Question

The horizontal and vertical displacements of a particle moving along a curved line are given by $x = 5t$ and $y = 2t^2 + t$ (here $x$ & $y$ are in m and $t$ is in s). Time after which its velocity vector makes an angle of $45^\circ$ with the horizontal is

• A. 0.5 s
• B. 1 s
• C. 2 s
• D. 1.5 s

Answer 1

Answer: (B)

1 s

Answer 2

To find the time when the velocity vector makes an angle of $45^\circ$ with the horizontal, we first need to determine the horizontal and vertical components of the velocity.

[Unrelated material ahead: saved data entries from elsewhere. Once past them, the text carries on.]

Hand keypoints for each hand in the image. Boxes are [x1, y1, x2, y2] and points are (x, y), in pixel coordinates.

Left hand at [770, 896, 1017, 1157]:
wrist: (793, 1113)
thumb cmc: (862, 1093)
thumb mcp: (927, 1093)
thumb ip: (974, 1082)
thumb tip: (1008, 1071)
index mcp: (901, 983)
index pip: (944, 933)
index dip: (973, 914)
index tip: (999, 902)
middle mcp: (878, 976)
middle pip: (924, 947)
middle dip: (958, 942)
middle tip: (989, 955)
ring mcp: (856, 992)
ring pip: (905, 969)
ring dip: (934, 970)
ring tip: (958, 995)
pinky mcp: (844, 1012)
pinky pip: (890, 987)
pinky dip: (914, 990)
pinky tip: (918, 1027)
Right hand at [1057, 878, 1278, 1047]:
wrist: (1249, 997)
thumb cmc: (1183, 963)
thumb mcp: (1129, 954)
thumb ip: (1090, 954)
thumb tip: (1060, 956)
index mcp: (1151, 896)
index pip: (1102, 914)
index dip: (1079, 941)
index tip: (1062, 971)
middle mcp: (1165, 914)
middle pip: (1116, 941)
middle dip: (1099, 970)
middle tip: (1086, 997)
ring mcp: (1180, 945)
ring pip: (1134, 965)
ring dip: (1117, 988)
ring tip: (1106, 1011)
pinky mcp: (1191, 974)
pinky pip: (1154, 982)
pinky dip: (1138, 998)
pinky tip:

Given the horizontal displacement: $x = 5t$ m

The horizontal component of velocity ($v_x$) is the time derivative of $x$: $v_x = \frac{dx}{dt} = \frac{d}{dt}(5t) = 5 \, \text{m/s}$

Given the vertical displacement: $y = 2t^2 + t$ m

The vertical component of velocity ($v_y$) is the time derivative of $y$: $v_y = \frac{dy}{dt} = \frac{d}{dt}(2t^2 + t) = 4t + 1 \, \text{m/s}$

The velocity vector $\vec{v}$ can be written as $\vec{v} = v_x \hat{i} + v_y \hat{j}$. The angle $\theta$ that the velocity vector makes with the horizontal is given by: $\tan \theta = \frac{v_y}{v_x}$

We are given that the velocity vector makes an angle of $45^\circ$ with the horizontal, so $\theta = 45^\circ$. We know that $\tan 45^\circ = 1$.

Therefore, we can set up the equation: $1 = \frac{4t + 1}{5}$

Now, solve for $t$: $5 = 4t + 1$ $5 - 1 = 4t$ $4 = 4t$ $t = \frac{4}{4}$ $t = 1 \, \text{s}$

Thus, the time after which its velocity vector makes an angle of $45^\circ$ with the horizontal is 1 second.